What to do:
Copy verbatim the block of lines in the entries below whose first line contains "HSS Drill Set | 1-10 mm | 19 pcs." and whose last line contains "user-centered design principles, visual". Leave out all other lines.

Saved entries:
----------
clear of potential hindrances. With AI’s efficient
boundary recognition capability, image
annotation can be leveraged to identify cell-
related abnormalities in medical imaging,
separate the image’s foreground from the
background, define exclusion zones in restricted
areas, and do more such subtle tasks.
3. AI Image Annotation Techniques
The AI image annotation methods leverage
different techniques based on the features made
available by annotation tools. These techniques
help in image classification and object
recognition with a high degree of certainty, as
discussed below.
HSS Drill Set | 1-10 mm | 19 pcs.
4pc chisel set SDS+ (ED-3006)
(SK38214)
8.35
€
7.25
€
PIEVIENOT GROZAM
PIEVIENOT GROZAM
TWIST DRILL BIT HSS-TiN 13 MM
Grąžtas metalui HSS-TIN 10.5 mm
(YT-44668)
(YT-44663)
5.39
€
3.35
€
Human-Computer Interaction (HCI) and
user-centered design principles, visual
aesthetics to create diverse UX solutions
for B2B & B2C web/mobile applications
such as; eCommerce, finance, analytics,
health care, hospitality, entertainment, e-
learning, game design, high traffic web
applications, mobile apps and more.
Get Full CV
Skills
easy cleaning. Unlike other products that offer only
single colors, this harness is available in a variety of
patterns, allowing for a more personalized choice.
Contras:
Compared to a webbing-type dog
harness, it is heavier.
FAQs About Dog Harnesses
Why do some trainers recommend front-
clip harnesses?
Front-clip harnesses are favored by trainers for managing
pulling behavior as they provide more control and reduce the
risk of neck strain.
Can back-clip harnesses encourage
----------
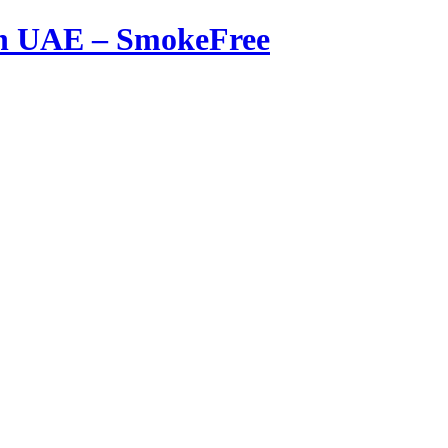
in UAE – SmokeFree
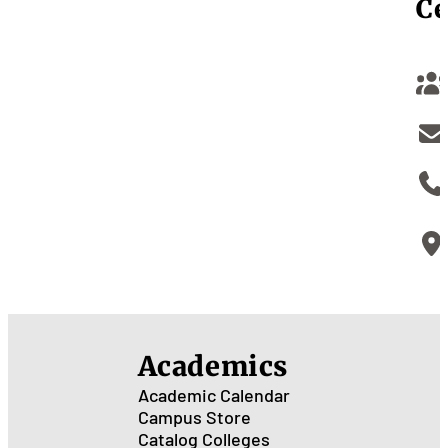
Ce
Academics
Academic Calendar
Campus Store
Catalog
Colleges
----------
Your response:
HSS Drill Set | 1-10 mm | 19 pcs.
4pc chisel set SDS+ (ED-3006)
(SK38214)
8.35
€
7.25
€
PIEVIENOT GROZAM
PIEVIENOT GROZAM
TWIST DRILL BIT HSS-TiN 13 MM
Grąžtas metalui HSS-TIN 10.5 mm
(YT-44668)
(YT-44663)
5.39
€
3.35
€
Human-Computer Interaction (HCI) and
user-centered design principles, visual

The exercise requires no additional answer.